Alexei Navalny and the Russian protests, explained

This appeared in The Millennial Source

Navalny’s arrest has sparked nationwide riots across the country and a scandal over allegations that Russian President Vladimir Putin has a secret US$1.3 billion compound on the Black Sea.

Russian opposition leader Alexei Navalny was arrested on January 17 shortly after his plane touched down in Russia. Navalny had spent the last several months in Germany recovering from a near fatal poisoning.

Navalny’s arrest has sparked nationwide riots across the country and a scandal over allegations that Russian President Vladimir Putin has a secret US$1.3 billion compound on the Black Sea.

Who is Alexei Navalny?

Navalny is the leader of the Russia of the Future party, an anti-corruption party that has led the charge against Putin’s United Russia Party. Navalny and his team are also famous for releasing video reports on YouTube and elsewhere detailing the mass corruption of Russia’s public officials.

Last August, Navalny was flown to Germany where he was hospitalized for what doctors determined to be nerve agent poisoning.
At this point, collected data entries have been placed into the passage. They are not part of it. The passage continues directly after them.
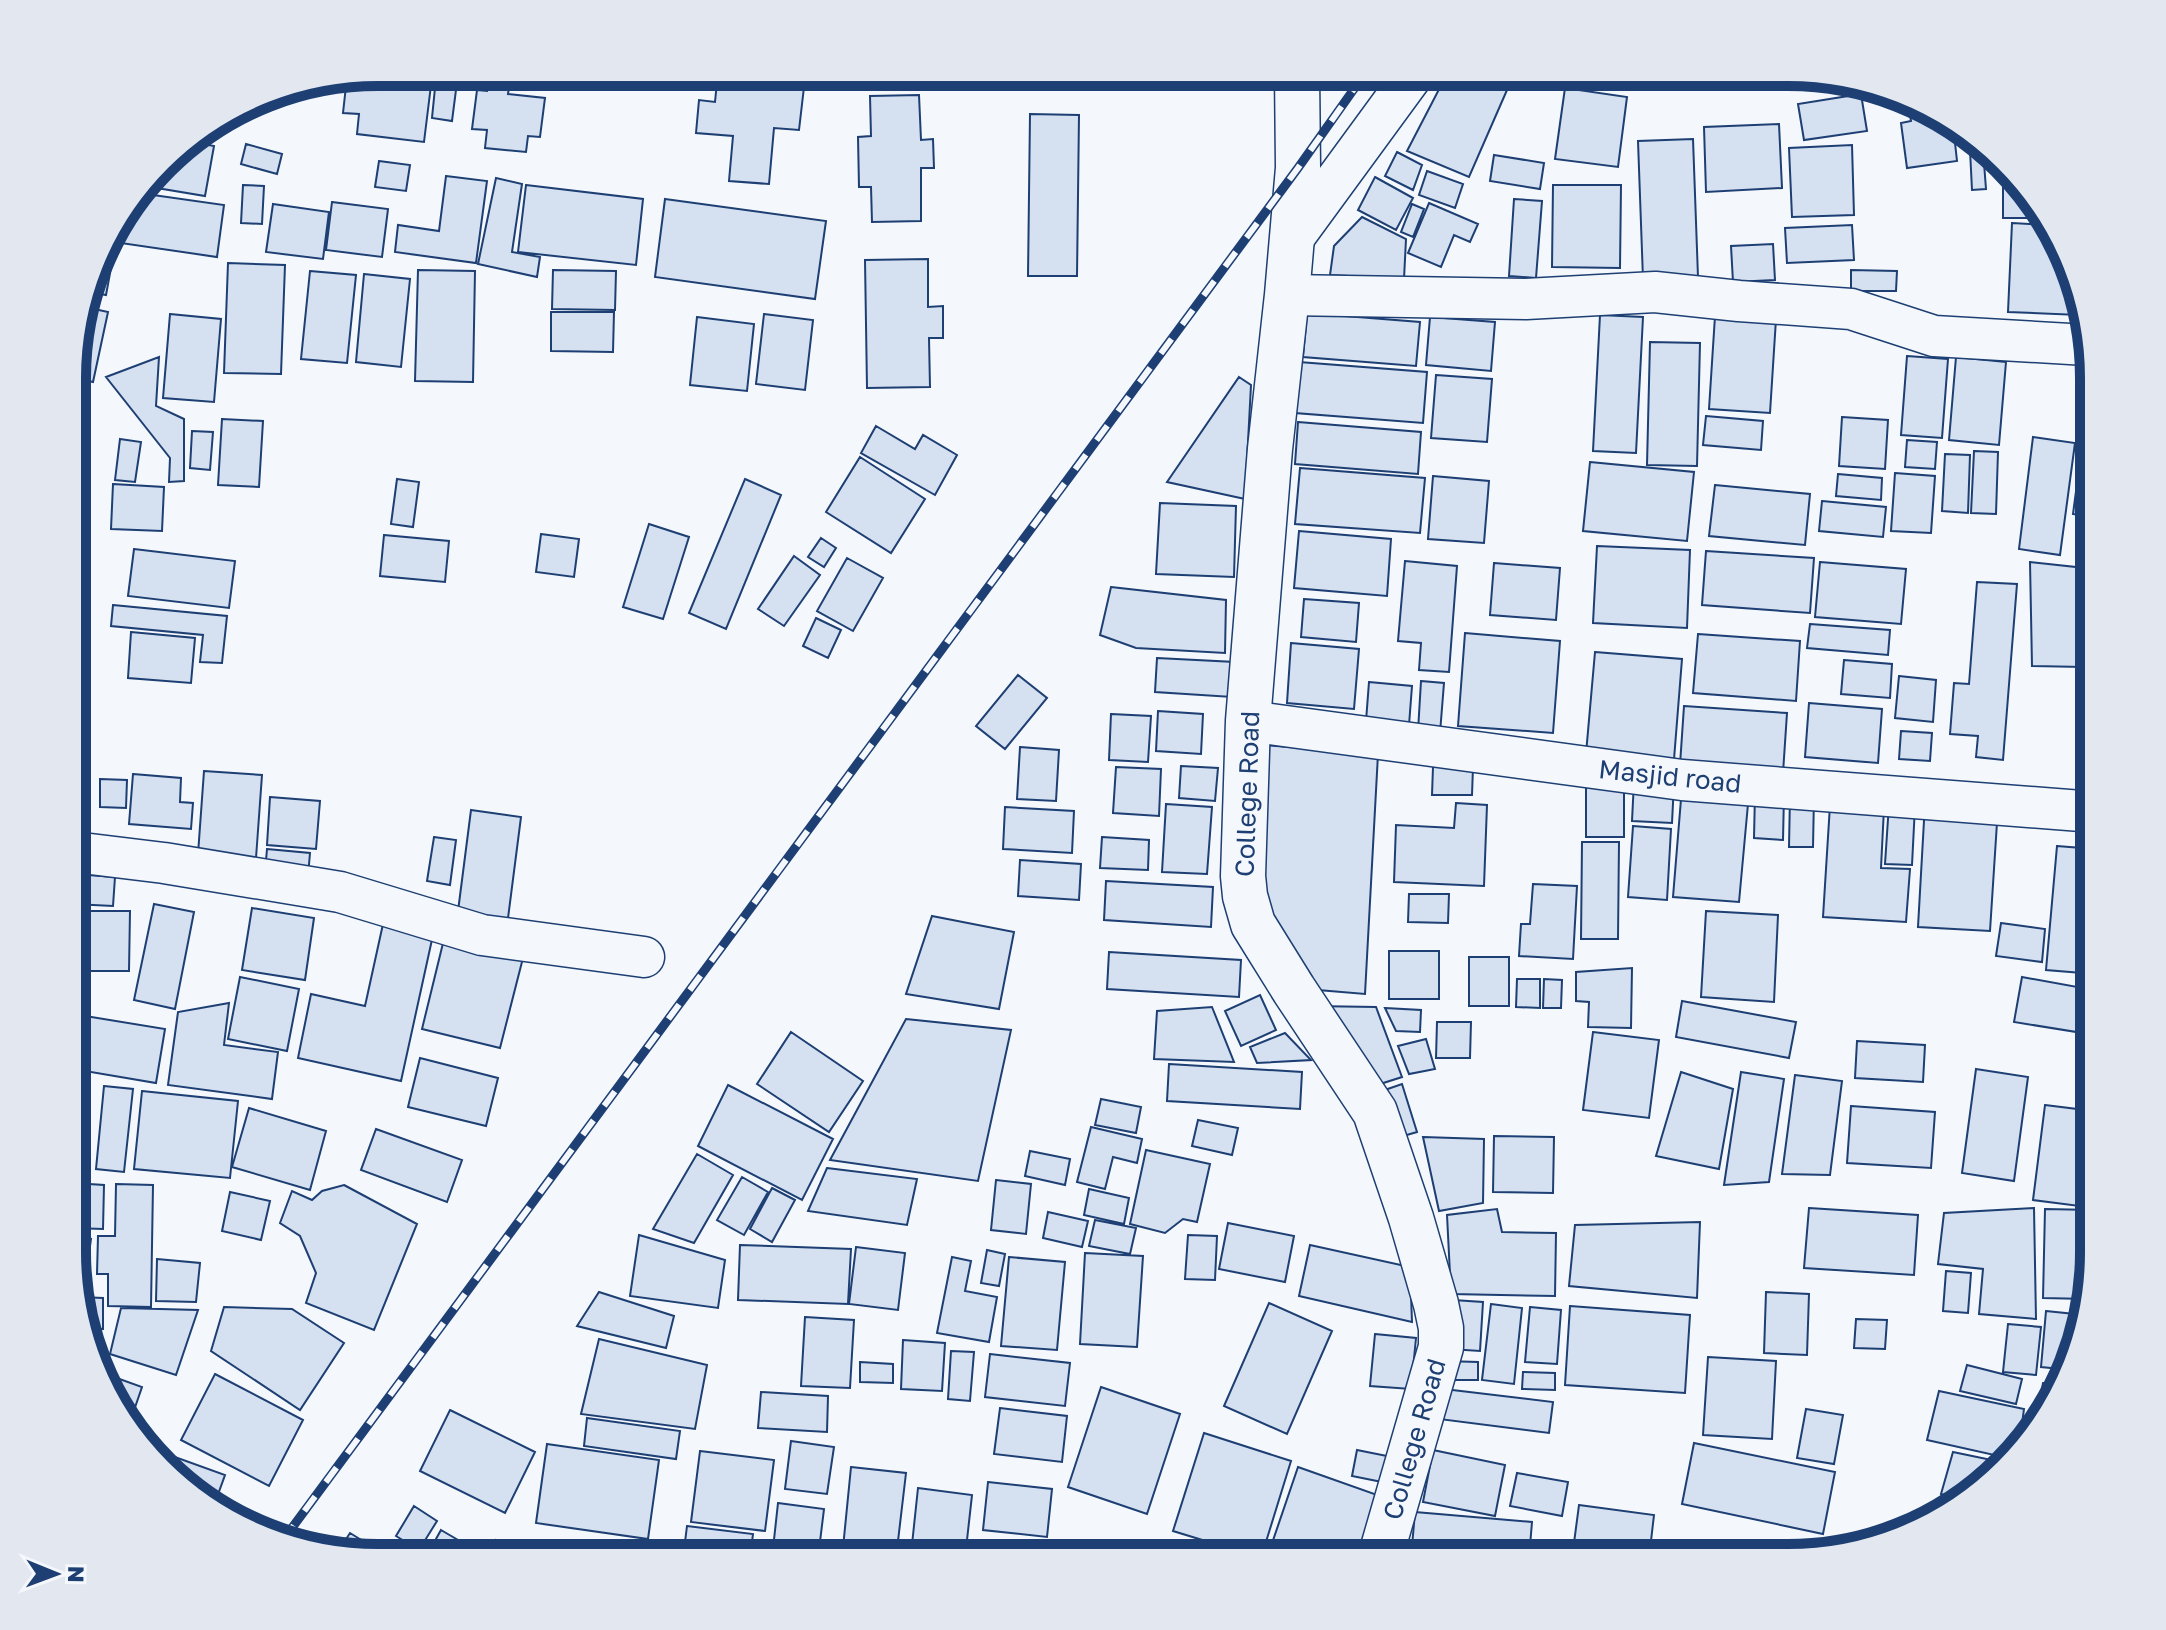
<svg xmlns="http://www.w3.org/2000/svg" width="2166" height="1630" font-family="'Golos Text',sans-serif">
<rect width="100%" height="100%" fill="#f4f7fb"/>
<path fill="#d5e0f0" stroke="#1d3f73" stroke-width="2" d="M385,72h30l-1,10 17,3 -7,57 -67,-8 2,-20 -16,-1 4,-36 10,-2 27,4z
M718,72h35l-1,10 52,5 -5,43 -25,-2 -5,56 -40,-3 4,-45 -37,-3 3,-33 16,2z
M982,72h45v4h-45z
M1448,72h60l6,2 -45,103 -62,-26z
M1559,73h73l-3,13z
M1811,73l45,11v3l-44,2z
M488,77l22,3 -2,14 37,4 -5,39 -12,-1 -2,16 -41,-4 2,-18 -15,-1 5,-39 10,1z
M435,88l21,2 -4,31 -20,-3z
M1565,88l62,9 -9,70 -63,-8z
M274,91l-2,18 -24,-3z
M1861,94l6,37 -63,9 -6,-36z
M919,95l2,45 12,-1 1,29h-13v53l-49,1 -1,-35h-12l-1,-50 13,-1 -1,-40z
M1907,97l46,28 4,36 -50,7 -6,-45 10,-2z
M1030,114l49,1 -2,161h-49z
M1779,124l3,64 -76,4 -2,-65z
M1693,139l5,138 -55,2 -5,-138z
M187,141l27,5 -9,50 -60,-10 31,-38z
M246,144l36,10 -5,20 -36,-10z
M1852,145l2,70 -62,2 -3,-69z
M1970,150h13l3,39 -14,1z
M1397,152l25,13 -9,25 -28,-14z
M1494,155l50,8 -4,26 -50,-8z
M379,161l31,4 -4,26 -31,-4z
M2003,164l41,54h-41z
M1427,171l36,13 -8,24 -36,-13z
M446,176l41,5 -11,82 -81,-11 3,-27 41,6z
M1375,177l38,21 -17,32 -38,-20z
M496,178l26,6 -10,68 28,5 -3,20 -59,-13z
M243,185l21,1 -2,38 -21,-1z
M526,185l117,14 -7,66 -118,-13z
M1553,185h68l-1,83 -68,-1z
M139,193l85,12 -7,52 -110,-16 6,-16z
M665,199l161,22 -11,78 -160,-22z
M1514,199l28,2 -6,77 -27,-2z
M332,202l56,7 -6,48 -56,-7z
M1429,203l49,21 -8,18 -16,-7 -13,32 -33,-14z
M273,204l56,8 -6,47 -57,-7z
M1412,204l12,5 -11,28 -12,-5z
M1362,217l44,22 -2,40 -74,-4 4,-29z
M2012,223l37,2 14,18 16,72 -71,-3z
M1852,225l2,35 -67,3 -2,-35z
M106,244l9,2 -9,49 -16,-3z
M1773,244l2,36 -42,2 -2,-36z
M928,259v48l15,-1v32h-14l1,49 -63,1 -2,-128z
M228,263l57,2 -4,109 -57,-1z
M418,270l57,1 -2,111 -58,-1z
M553,270l63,1 -1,39 -63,-1z
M1851,270l46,1 -1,20h-45z
M310,271l46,4 -9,88 -46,-4z
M364,274l46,5 -9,88 -45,-5z
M85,307l23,5 -15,70 -18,-4v-41z
M551,312h63l-1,40 -62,-1z
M1307,313l113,9 -4,44 -113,-9z
M170,314l51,5 -7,83 -51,-4z
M764,314l49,6 -8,70 -49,-6z
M1600,315l43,2 -7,136 -43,-2z
M1715,316l61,3 -6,94 -61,-4z
M697,317l57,7 -7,67 -57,-6z
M1430,317l65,5 -4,49 -65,-6z
M1650,342l50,1 -3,123 -50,-1z
M1907,356l41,3 -6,79 -41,-3z
M159,357l-3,49 28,13v62l-15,1 1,-24 -64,-81z
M1956,357l50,5 -7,83 -50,-5z
M1299,362l128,10 -4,51 -128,-10z
M1436,375l56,4 -5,63 -56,-4z
M1239,377l12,8 -6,114 -78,-17z
M1706,416l57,5 -2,29 -58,-5z
M1842,417l46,3 -3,49 -46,-3z
M222,419l41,2 -4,66 -41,-2z
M1298,422l123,10 -3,42 -123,-10z
M876,426l39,23 8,-14 34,20 -22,40 -74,-42z
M192,431l21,1 -3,38 -20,-2z
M2033,437l42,6 -15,112 -41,-6z
M120,439l21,3 -6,40 -20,-2z
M1907,440l30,2 -2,27 -30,-2z
M2082,446l12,1v71l-21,-4z
M1974,451l24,1 -2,62 -25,-1z
M1945,454l25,1 -2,58 -26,-2z
M860,457l65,42 -34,54 -65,-41z
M1590,462l104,10 -7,69 -104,-10z
M1300,468l125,10 -5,55 -125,-9z
M1895,473l40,3 -4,57 -40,-2z
M1838,474l44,4 -1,22 -45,-4z
M1433,476l56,5 -5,62 -56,-4z
M397,479l22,3 -6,45 -22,-3z
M745,479l36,16 -55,134 -37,-16z
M113,484l51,3 -2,44 -51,-2z
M1715,485l95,9 -5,51 -96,-9z
M1822,501l64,6 -3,30 -64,-6z
M1160,503l76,3 -2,71 -78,-3z
M649,524l40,13 -26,82 -40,-12z
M1299,531l92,8 -4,57 -93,-8z
M541,534l38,5 -5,38 -38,-5z
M384,535l65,6 -4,41 -65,-6z
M821,538l15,10 -12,19 -16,-10z
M1597,546l93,4 -3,78 -94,-5z
M134,549l101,12 -6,47 -101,-12z
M1706,551l108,7 -4,55 -108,-8z
M794,556l26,19 -36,51 -26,-17z
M847,558l36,20 -30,53 -36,-20z
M1405,561l52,5 -8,106 -30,-2 2,-27 -23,-2z
M1820,562l86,7 -5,55 -86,-7z
M2030,562l64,7v24l-10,74 -52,-1z
M1494,563l66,5 -4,52 -66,-5z
M1977,582l40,2 -14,176 -27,-3 2,-21 -28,-2 4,-51 15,1z
M1111,587l115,13 -1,53 -89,-5 -36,-13z
M1304,599l55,4 -3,39 -55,-5z
M113,605l114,11 -5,47 -22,-1 3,-27 -92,-9z
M816,618l25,12 -13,28 -25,-12z
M1810,624l80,6 -2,25 -81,-7z
M131,632l64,6 -4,45 -63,-5z
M1465,633l95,8 -7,92 -95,-7z
M1698,634l102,7 -4,60 -103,-8z
M1291,643l68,6 -5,60 -67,-6z
M1595,652l87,7 -9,113 -88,-7z
M1157,658l78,4 -3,35 -77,-5z
M1844,660l48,4 -2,34 -49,-4z
M1018,675l29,23 -42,51 -29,-23z
M1899,676l37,4 -3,42 -38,-4z
M1421,681l23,2 -4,50 -22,-2z
M1369,682l43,4 -3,39 -43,-4z
M1809,703l73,6 -4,54 -73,-6z
M1684,706l103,7 -4,60 -103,-8z
M1158,711l45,3 -2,40 -45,-3z
M1111,714l40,2 -3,46 -39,-2z
M1901,731l31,2 -2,28 -31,-2z
M1262,745l116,9 -13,240 -59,-5 -51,-79z
M1020,747l39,3 -3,51 -39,-2z
M1181,766l37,2 -3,33 -36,-3z
M1116,767l45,2 -2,47 -46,-3z
M1433,767h40l-1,28h-40z
M204,771l58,4 -7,97 -58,-4z
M133,774l48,4 -1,24 13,1 -2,26 -62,-5z
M1624,778v59h-38v-58z
M100,779l27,1 -1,28 -26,-1z
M74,780h16v28h-16z
M1634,781l40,2 -2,40 -40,-2z
M1682,787l67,6 -10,109 -66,-5z
M1755,793l29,1 -1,46 -29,-2z
M1790,796h24l-1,51h-24z
M270,797l50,4 -4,48 -49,-4z
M1456,803l31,2 -3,81 -90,-4 2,-57 58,3z
M1925,803l73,4 -8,124 -72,-4z
M1166,804l46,3 -5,67 -45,-2z
M1889,804l26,2 -3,59 -27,-1z
M1830,805l54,3 -3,60 29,1 -4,53 -83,-5z
M1005,807l69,4 -2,42 -69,-4z
M471,810l50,7 -14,109 -50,-7z
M1633,826l38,3 -4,71 -39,-3z
M434,837l22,3 -6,45 -23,-4z
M1102,837l47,3 -1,30 -48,-2z
M1582,842h37l-1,97h-37z
M2057,846l37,3v125l-48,-4z
M267,849l43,4 -2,23 -43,-4z
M1020,860l61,4 -2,36 -61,-4z
M74,874l41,3 -2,29 -40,-2z
M1106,881l107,6 -2,40 -107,-7z
M1533,884l44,2 -4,73 -54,-3 2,-32h9z
M1409,894h40l-1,29 -40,-1z
M154,904l40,8 -19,97 -41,-9z
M252,908l62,10 -9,62 -63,-10z
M73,911h57l-1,60h-56z
M1706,911l72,4 -4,87 -73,-5z
M932,916l82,16 -15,77 -93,-15z
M2001,923l44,6 -3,33 -46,-6z
M383,924l50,11 -32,146 -103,-23 13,-64 54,12z
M445,935l79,19 -24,94 -78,-19z
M1389,951h50v48h-50z
M1109,952l132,8 -2,37 -132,-8z
M1469,957h40v49h-40z
M1632,968l-1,60 -43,-1 1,-25 -13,-1v-29z
M240,977l59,12 -12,62 -59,-12z
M2022,977l72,13v21l-5,23 -75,-12z
M1517,979h23v29l-24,-1z
M1544,979l18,1 -1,28h-18z
M1260,995l16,35 -35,16 -16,-35z
M1682,1001l114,21 -7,36 -113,-21z
M229,1003l-5,42 54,7 -6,47 -104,-14 10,-73z
M1312,1006l64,1 26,70 -25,8z
M1212,1007l22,55 -80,-3 3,-48z
M1385,1008l36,2 -1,22 -24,-1z
M73,1014l92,15 -9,54 -83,-14z
M906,1019l105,11 -33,151 -148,-21z
M1437,1022h34l-1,36h-34z
M791,1032l72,49 -34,51 -72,-48z
M1593,1032l66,8 -10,78 -66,-8z
M1285,1033l26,27 -54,3 -7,-16z
M1426,1039l9,30 -26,5 -11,-28z
M1857,1041l68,4 -2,37 -68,-4z
M420,1058l78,20 -12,48 -78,-19z
M1169,1064l133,8 -2,37 -133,-8z
M1976,1069l52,8 -14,104 -52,-8z
M1681,1072l52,17 -14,80 -63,-13z
M1741,1072l43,7 -15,103 -45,3z
M1795,1075l47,6 -12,94 -48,-1z
M1402,1084l15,48 -24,7 -14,-47z
M728,1085l105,54 -31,61 -104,-54z
M104,1086l29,3 -9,83 -28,-3z
M73,1089l16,2 -9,83h-7z
M142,1091l96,10 -8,77 -96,-9z
M1101,1099l40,8 -5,26 -41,-8z
M2045,1105l48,6v44l-6,52 -54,-7z
M1851,1106l84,6 -4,56 -84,-5z
M249,1108l77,23 -16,59 -78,-23z
M1198,1120l40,8 -6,27 -40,-9z
M1091,1127l51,12 -5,24 -24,-6 -8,32 -28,-7z
M376,1129l86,31 -15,42 -86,-32z
M1494,1136l60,1 -1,56 -60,-1z
M1423,1137l61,2 -1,64 -44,8z
M1146,1150l64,14 -13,58 -14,-3 -18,14 -35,-9z
M1030,1151l40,8 -5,26 -40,-9z
M697,1154l36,21 -39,68 -41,-14z
M827,1168l90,11 -10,46 -99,-14z
M742,1177l26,15 -24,43 -27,-15z
M996,1180l35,4 -5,50 -35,-4z
M73,1183l31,2 -1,44 -30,-1z
M116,1184l37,1 -2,122 -43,-1v-32h-11l1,-38h17z
M344,1185l73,39 -43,106 -68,-27 10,-30 -16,-37 -20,-13 12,-32 20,9 10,-9z
M772,1188l23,12 -23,42 -22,-13z
M1089,1189l40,9 -5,26 -40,-9z
M230,1192l40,9 -9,39 -39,-9z
M1809,1208l109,7 -4,60 -110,-7z
M2034,1208l2,111 -57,-5 4,-45 -45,-5 6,-51z
M1497,1209l5,23 54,1 -1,63 -104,-2 -4,-79z
M2045,1209l48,1v63l-6,26 -44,-1z
M1048,1212l40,9 -6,26 -39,-9z
M1095,1220l41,8 -6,26 -41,-8z
M1700,1222l-3,76 -128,-12 6,-61z
M1228,1223l66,13 -9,46 -66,-13z
M639,1235l86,25 -7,48 -88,-12z
M1188,1235l29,1 -2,44 -30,-1z
M73,1237l18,2 -7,51h-7l-4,-17z
M740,1245l111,4 -3,55 -110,-4z
M1310,1245l100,22 2,55 -113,-26z
M856,1247l49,6 -7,57 -49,-6z
M987,1250l18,4 -6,32 -18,-3z
M1085,1253l58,3 -6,91 -57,-3z
M952,1257l19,4 -6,30 32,6 -8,45 -52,-9z
M1009,1257l56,5 -8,88 -56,-4z
M157,1259l43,4 -4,39 -40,-1z
M1946,1271l25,2 -3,40 -25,-2z
M599,1292l75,24 -8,32 -89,-22z
M1766,1292l43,2 -2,61 -43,-2z
M79,1297l24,1v31h-15z
M1453,1300l30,2 -3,49 -30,-2z
M1269,1303l63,28 -45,103 -63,-28z
M1491,1304l31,4 -8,76 -32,-4z
M1570,1306l120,9 -5,78 -120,-8z
M224,1307l68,2 52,34 -44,67 -89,-59z
M1530,1307l31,3 -4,54 -32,-2z
M121,1308l77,2 -22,65 -66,-21z
M2046,1311l38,4 -13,55 -30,-3z
M805,1317l49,3 -4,68 -49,-2z
M1856,1319l31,1 -2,29 -31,-1z
M2008,1324l33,3 -5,48 -33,-3z
M1375,1334l41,4 -5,51 -41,-3z
M599,1339l108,26 -12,64 -114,-15z
M903,1340l42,3 -3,48 -41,-2z
M951,1351l23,1 -4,49 -22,-2z
M990,1354l80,9 -5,43 -80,-9z
M1708,1357l68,4 -4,78 -69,-4z
M1444,1361l34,1v18h-35z
M860,1362l33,2v19l-33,-1z
M1967,1365l55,14 -6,25 -56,-13z
M100,1372l42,15 -12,35 -26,-34z
M1523,1372l32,1v17l-33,-1z
M215,1374l88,46 -34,66 -88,-46z
M2043,1383l18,2 -19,31 -5,-1z
M1101,1387l79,27 -33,100 -79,-27z
M1444,1389l109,13 -4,31 -110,-14z
M1939,1391l85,18 -6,45 -6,5 -85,-19z
M761,1392l67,4 -1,36 -69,-4z
M1000,1408l67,8 -5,46 -68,-8z
M1806,1409l37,6 -9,49 -37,-6z
M450,1410l85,42 -30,61 -85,-42z
M587,1418l93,13 -4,28 -92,-13z
M1204,1433l87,28 -30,97 -88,-27z
M791,1441l43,6 -7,47 -42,-5z
M1694,1443l141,29 -12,62 -141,-30z
M547,1444l112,16 -11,79 -112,-16z
M150,1448l75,27 -9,25 38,15 -8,10 -70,-43z
M1357,1450l40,8 -5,26 -40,-8z
M1433,1450l72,15 -10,51 -72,-14z
M700,1451l74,9 -9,71 -74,-9z
M1953,1452l53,11 -47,36 -18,-5z
M851,1467l55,6 -10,85h-54z
M1298,1467l85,30 -21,61h-95z
M1517,1473l51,9 -6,34 -52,-10z
M988,1482l64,7 -5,48 -64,-7z
M918,1488l54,7 -7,63 -54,-4z
M778,1503l46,6 -6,49h-46z
M1579,1505l75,10 -5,43h-77z
M414,1506l23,15 -18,29 -23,-14z
M1415,1512l117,10 -3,36h-118z
M687,1526l66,8 -3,24h-67z
M441,1530l46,27h-61z
M350,1533l37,23 -1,1h-28l-21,-4z
M496,1540l38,13v4h-39z"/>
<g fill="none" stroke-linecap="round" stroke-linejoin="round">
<g stroke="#1d3f73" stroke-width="43">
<path id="minor" d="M1292,240l123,-168
M1287,295l239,4 129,-7 84,9 112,8 83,27 153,9
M1248,721l434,59 412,32
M74,852l90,11 176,29 142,43 162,22"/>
</g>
<g stroke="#1d3f73" stroke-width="47">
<path id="tertiary" d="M1297,72l1,96 -11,127 -17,154 -22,272 -5,155 2,20 8,28 41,66 81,122 36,106 25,86 5,24v19l-61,211"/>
</g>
<use href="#minor" stroke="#f4f7fb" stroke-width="40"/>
<use href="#tertiary" stroke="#f4f7fb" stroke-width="44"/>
<g stroke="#1d3f73" stroke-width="9">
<path id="rail" d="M283,1540l1015,-1372 68,-96"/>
</g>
<use href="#rail" stroke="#f4f7fb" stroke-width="6" stroke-dasharray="18" stroke-linecap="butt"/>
</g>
<g text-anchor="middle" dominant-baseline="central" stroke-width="6" stroke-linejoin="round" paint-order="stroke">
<g font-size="26" fill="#1d3f73" stroke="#f4f7fb">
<text transform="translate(1670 776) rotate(6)">Masjid road</text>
<text transform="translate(1247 794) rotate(-88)">College Road</text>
<text transform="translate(1414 1439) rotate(-74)">College Road</text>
</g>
</g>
<path d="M0 0H2166V1630H0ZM378 86H1788A292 292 0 0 1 2080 378V1252A292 292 0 0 1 1788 1544H378A292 292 0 0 1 86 1252V378A292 292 0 0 1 378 86Z" fill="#e3e8f0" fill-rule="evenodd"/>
<path fill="none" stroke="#1d3f73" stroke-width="10" d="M378 86H1788A292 292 0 0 1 2080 378V1252A292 292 0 0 1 1788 1544H378A292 292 0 0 1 86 1252V378A292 292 0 0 1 378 86Z"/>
<g transform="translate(56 1574) rotate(91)" stroke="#f4f7fb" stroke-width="6" paint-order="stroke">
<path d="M0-6L14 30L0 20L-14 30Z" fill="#1d3f73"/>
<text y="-12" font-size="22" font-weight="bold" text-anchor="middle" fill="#1d3f73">N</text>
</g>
</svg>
Russia is notorious for its political poisonings, which have resulted in the illnesses and deaths of several Putin critics.

Putin has denied any involvement in the poisoning of Navalny.

On January 17, Navalny returned to Russia where he was immediately arrested over allegations that he had violated his probation stemming from a 2014 money laundering conviction that Navalny rejects as politically motivated. Navalny allegedly violated his probation by not registering with Russian authorities while he was in Germany, a claim his defense lawyers call unreasonable as Navalny was in the hospital at the time and unable to do so.

Immediately after his arrest, Navalny’s team released a video report on YouTube that revealed the existence of a US$1.3 billion compound allegedly built for Putin. The video, which has gotten over 100 million views, revealed a massive resort, featuring everything from expensive Italian furniture to lavish toilet brushes.

Putin has denied the allegations that the mansion was built for him.

United States Secretary of State Antony Blinken said that the US has “deep concern for Mr. Navalny’s safety and security,” during his first press briefing as secretary of state. “The larger point is that his voice is the voice of many, many, many Russians and it should be heard, not muzzled.”

In comments from his jail cell, Navalny called his jailing a mockery of justice, saying, “it was demonstrative lawlessness intended to scare me and all others.”

“You won’t succeed in scaring tens of millions of people who have been robbed by that government,” Navaly added. “Yes, you have the power now to put me in handcuffs, but it’s not going to last forever.”

The protests

On January 24, tens of thousands of Russians flooded onto the streets in more than 100 cities to protest Navalny’s arrest and demand his release in what has been the most widespread show of anger toward the Kremlin in years.

“The scale of it was definitely different,” said Maria Pevchikh, an investigator on Navalny’s team, in a BBC interview. “We haven’t seen anything like that really ever, probably, because we’re talking about these so-called unauthorized and sanctioned processes. So the state has not authorized those people to go into the streets, so those people are risking … everything, they’re being arrested, being beaten up and they still went.”

Over 4,000 Russian citizens were arrested during the protests, according to OVD-Info, a human rights group monitoring political arrests. That number is the highest during the Putin era so far and there are an additional 20 criminal investigations ongoing related to the protests. Human rights activists also said there were instances of violence and forms of aggressive dispersion used.

On January 27, Moscow police raided a number of buildings connected to Navalny, including the offices of associates and other opposition leaders, as well as Navalny’s apartment. Five people have been detained, including Navalny’s brother, Oleg.

Many other allies of Navalny and the Russia of the Future party have also been detained or fined due to activities related to the protests.

In some cities, these protests took place in minus 50 degree Celsius weather, highlighting the intensity of the demonstrations.

The Russian government has responded to the protests by accusing Navalny and his team of encouraging minors to take to the streets, an allegation that Navalny’s team has denied.

Further protests have continued to take place, with the only reduction in numbers coming from those missing because they were arrested following the earlier protests.

“The endgame here is to remove Vladimir Putin from power,” said Pevchikh, adding that while “we appreciate all sorts of support that has been coming in,” Russian protesters were “fully aware that we need to solve our internal Russian problems ourselves.”